▸ Task material

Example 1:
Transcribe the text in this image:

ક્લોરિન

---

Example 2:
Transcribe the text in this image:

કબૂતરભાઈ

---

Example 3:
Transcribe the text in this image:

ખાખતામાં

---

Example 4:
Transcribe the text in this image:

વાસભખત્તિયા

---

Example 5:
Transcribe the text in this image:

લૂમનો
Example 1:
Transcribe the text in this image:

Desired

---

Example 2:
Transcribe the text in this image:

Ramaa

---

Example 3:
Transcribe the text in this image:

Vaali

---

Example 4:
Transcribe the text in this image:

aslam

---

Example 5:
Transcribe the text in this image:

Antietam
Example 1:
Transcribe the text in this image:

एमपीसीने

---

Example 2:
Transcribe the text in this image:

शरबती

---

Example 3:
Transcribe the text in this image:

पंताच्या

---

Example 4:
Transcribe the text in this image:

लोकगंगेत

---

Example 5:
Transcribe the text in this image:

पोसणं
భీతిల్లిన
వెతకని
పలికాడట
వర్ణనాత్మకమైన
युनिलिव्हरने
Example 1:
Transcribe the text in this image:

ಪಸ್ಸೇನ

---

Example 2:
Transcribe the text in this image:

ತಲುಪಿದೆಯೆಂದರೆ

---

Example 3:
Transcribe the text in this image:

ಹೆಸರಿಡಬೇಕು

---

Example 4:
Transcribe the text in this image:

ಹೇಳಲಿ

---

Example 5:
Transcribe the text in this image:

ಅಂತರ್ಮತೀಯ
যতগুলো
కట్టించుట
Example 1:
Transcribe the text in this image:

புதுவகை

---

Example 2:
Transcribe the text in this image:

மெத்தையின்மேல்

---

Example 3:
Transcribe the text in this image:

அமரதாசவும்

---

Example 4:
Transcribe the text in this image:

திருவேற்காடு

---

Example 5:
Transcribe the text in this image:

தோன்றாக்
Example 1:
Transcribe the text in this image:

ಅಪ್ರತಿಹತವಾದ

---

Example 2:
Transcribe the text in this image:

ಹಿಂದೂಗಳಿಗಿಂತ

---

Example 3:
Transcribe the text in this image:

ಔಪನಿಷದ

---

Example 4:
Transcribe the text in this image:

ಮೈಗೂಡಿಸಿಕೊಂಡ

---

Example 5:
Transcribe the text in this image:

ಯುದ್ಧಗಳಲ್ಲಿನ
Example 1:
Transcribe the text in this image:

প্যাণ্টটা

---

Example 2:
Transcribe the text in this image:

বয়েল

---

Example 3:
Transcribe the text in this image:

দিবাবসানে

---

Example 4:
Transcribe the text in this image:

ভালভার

▸ What is expected
From the first line to the last, copy every record exactly.

▸ Solution to the exercise
Example 1:
Transcribe the text in this image:

ક્લોરિન

---

Example 2:
Transcribe the text in this image:

કબૂતરભાઈ

---

Example 3:
Transcribe the text in this image:

ખાખતામાં

---

Example 4:
Transcribe the text in this image:

વાસભખત્તિયા

---

Example 5:
Transcribe the text in this image:

લૂમનો
Example 1:
Transcribe the text in this image:

Desired

---

Example 2:
Transcribe the text in this image:

Ramaa

---

Example 3:
Transcribe the text in this image:

Vaali

---

Example 4:
Transcribe the text in this image:

aslam

---

Example 5:
Transcribe the text in this image:

Antietam
Example 1:
Transcribe the text in this image:

एमपीसीने

---

Example 2:
Transcribe the text in this image:

शरबती

---

Example 3:
Transcribe the text in this image:

पंताच्या

---

Example 4:
Transcribe the text in this image:

लोकगंगेत

---

Example 5:
Transcribe the text in this image:

पोसणं
భీతిల్లిన
వెతకని
పలికాడట
వర్ణనాత్మకమైన
युनिलिव्हरने
Example 1:
Transcribe the text in this image:

ಪಸ್ಸೇನ

---

Example 2:
Transcribe the text in this image:

ತಲುಪಿದೆಯೆಂದರೆ

---

Example 3:
Transcribe the text in this image:

ಹೆಸರಿಡಬೇಕು

---

Example 4:
Transcribe the text in this image:

ಹೇಳಲಿ

---

Example 5:
Transcribe the text in this image:

ಅಂತರ್ಮತೀಯ
যতগুলো
కట్టించుట
Example 1:
Transcribe the text in this image:

புதுவகை

---

Example 2:
Transcribe the text in this image:

மெத்தையின்மேல்

---

Example 3:
Transcribe the text in this image:

அமரதாசவும்

---

Example 4:
Transcribe the text in this image:

திருவேற்காடு

---

Example 5:
Transcribe the text in this image:

தோன்றாக்
Example 1:
Transcribe the text in this image:

ಅಪ್ರತಿಹತವಾದ

---

Example 2:
Transcribe the text in this image:

ಹಿಂದೂಗಳಿಗಿಂತ

---

Example 3:
Transcribe the text in this image:

ಔಪನಿಷದ

---

Example 4:
Transcribe the text in this image:

ಮೈಗೂಡಿಸಿಕೊಂಡ

---

Example 5:
Transcribe the text in this image:

ಯುದ್ಧಗಳಲ್ಲಿನ
Example 1:
Transcribe the text in this image:

প্যাণ্টটা

---

Example 2:
Transcribe the text in this image:

বয়েল

---

Example 3:
Transcribe the text in this image:

দিবাবসানে

---

Example 4:
Transcribe the text in this image:

ভালভার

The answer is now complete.